● Selected passage
********

Knowing these truths, understanding these fundamentals, we are better fitted to enter upon the active experiences of life. The lawyer must be skilled in the fundamentals of the law before he can intelligently enter upon the practice of his profession. So man should have knowledge of the underlying principles of life before he can safely enter into its activities or find its satisfying realities. Only then is he able to turn away from the illusions and phantoms that crowd his path.

Discrimination is a large part of the work of life--weighing, judging, and appraising its eventual- ities. Discrimination is judging, elimination is acting; they are the judicial and executive functions of man. Our years are spent in discarding the unessentials for the essential, the unreal for the real, the false for the true, the shadow for the substance. How much of life we waste in clinging to negatives! How little we use in reaching out toward the positives!

Life is the little time allotted wherein we may learn how to live. The most of us have learned little when we are well past life's meridian. We struggle without purpose or plan. We falter and stumble on the way. The selfish man learns nothing of the art of living, because he is a stranger to the finer things of life. Only the unselfish know these--they do good for the love of doing, they make the world bright with their very presence.

Man is slow to learn that peace and satisfaction come only from constructive work. His place in Nature is that of a builder. Until he builds he feels not the joy of living, the delights of accomp- lishment. He that causes two grass blades to grow where only one grew before, has added something to the world. He is a co-partner with Nature, he feels satisfaction. Every constructive act brings its own reward; every non-constructive, its own disappointment. What salary would tempt you to sit at a desk in idleness for a year? Nature is constructive and progressive--her processes ever tend toward growth and perfection. Something in us responds to the constructive and building forces in Nature. Our only real satisfaction is in accomplishment.

Wealth has no rewards to compete with the joy of giving expression to the inner visions of the soul. The poet, the artist, the thinker, find their joy in creating, in giving expression to their ideals. The creator of ideals alone is immortal. When all else passes away, his creations alone survive. His work may not bring gold, but it brings something far more precious, because he has given expression to the promptings of a soul. Ideas alone are deathless.

The work of life that creates, that gives expression, that adds substance, that pushes the world a little farther along, that makes it a little better, that inspires in someone a new hope, that lights up some darkened pathway, is the life worthwhile--the life that brings peace and satisfaction to the soul.

To know the art of living we must know much of Nature. Until we catch its deeper meanings, until it kindles in us a sense of beauty, of order, of proportion and sublimity, the valuable ideals of life have evaded us. When we can recognize an intelligence back of the rose, possessing a spirit of sense and beauty; when we can discern the symmetry and proportion of the tree, the grandeur of the landscape, the splendor of the sunset, as the expression and handiwork of a divine intelligence, we recognize a kinship with the grass blade and flower and feel the touch of the universal soul.

A kinder impulse stirs our nature, the grosser things of life fade away, the finer instincts rule and govern our lives. Without these conceptions, how commonplace is life, how little Nature yields! We live in the midst of beauty and see it not; we are encompassed by music and hear it not. Life's melodies are wasted on the unheeding soul. "See deep enough," says Carlyle, "and you see musically; the heart of Nature being everywhere music." We miss the value of Nature's ideals, we reject her best gifts to man, we spurn her richest bounties, we enjoy only the common things of life.

********

● Records supplied
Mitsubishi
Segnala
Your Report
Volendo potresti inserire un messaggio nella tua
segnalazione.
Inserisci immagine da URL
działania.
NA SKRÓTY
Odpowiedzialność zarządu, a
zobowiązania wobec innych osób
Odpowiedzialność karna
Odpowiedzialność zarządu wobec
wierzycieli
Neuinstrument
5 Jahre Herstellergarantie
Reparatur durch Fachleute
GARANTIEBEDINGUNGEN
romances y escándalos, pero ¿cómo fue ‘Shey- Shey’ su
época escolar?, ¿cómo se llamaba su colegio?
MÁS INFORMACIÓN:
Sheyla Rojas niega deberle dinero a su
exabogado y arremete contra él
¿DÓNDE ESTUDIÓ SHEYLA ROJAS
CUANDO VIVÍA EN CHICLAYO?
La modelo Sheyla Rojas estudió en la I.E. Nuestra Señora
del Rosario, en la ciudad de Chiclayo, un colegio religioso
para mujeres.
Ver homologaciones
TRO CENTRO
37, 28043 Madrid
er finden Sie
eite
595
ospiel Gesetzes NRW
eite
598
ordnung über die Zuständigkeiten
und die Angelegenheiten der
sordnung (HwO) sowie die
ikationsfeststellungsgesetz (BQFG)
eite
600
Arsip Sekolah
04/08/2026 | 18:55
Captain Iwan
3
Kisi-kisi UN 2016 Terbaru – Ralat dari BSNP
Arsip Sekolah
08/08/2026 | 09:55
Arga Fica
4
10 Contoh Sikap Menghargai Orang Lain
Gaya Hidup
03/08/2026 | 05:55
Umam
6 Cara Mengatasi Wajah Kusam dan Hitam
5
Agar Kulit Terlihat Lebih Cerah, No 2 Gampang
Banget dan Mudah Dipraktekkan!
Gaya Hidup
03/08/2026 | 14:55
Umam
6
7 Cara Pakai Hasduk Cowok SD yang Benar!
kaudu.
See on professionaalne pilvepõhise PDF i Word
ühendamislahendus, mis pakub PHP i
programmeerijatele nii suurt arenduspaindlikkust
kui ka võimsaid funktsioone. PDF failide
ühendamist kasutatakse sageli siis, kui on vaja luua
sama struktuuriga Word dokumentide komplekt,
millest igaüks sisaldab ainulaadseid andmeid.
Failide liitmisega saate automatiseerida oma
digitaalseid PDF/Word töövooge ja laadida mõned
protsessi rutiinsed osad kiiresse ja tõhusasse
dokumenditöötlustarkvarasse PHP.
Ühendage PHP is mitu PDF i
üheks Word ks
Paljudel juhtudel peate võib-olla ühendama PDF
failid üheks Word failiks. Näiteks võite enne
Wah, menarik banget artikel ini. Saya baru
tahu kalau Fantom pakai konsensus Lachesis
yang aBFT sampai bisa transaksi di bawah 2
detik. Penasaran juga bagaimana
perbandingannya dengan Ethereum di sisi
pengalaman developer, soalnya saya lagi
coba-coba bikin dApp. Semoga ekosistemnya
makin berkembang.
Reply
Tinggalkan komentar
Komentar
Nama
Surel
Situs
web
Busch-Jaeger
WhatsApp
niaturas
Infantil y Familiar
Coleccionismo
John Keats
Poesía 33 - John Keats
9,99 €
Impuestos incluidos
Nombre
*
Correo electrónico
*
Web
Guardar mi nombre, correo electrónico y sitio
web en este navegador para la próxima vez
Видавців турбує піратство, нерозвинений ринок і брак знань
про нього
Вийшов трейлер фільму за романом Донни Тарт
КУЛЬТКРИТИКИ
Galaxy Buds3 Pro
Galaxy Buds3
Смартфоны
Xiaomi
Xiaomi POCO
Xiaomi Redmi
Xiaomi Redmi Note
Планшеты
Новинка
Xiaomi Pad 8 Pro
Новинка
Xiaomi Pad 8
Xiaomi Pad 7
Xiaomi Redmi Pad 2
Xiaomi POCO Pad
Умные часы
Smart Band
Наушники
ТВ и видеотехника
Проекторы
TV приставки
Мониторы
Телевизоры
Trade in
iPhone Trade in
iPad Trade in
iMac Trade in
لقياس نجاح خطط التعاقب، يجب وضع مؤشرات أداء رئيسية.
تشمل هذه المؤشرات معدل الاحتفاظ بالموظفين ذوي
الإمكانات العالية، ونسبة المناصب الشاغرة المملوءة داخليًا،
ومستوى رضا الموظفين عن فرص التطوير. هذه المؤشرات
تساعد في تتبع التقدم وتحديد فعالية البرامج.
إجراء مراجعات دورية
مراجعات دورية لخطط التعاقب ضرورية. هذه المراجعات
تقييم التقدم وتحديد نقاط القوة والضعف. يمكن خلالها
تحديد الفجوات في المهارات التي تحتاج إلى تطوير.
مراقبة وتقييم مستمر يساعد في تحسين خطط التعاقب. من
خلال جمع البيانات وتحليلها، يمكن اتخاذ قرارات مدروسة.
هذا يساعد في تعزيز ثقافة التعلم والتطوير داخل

********

● Brief A
List every thing that, according to the passage on the art of living, our years are spent discarding.
● Brief B
What place does the passage on the art of living give man in Nature?
● Brief C
For each statement, say whether it agrees with the passage on the art of living, and quote the words that decide it: (i) Discrimination is described as judging and elimination as acting. (ii) The creator of ideals is said to be assured of earning gold. (iii) A remark about seeing musically is attributed to Carlyle.

● Task output A
the unessentials; the unreal; the false; the shadow

● Task output B
That of a builder.

● Task output C
(i) Yes: "Discrimination is judging, elimination is acting"
(ii) No: "His work may not bring gold"
(iii) Yes: "See deep enough," says Carlyle, "and you see musically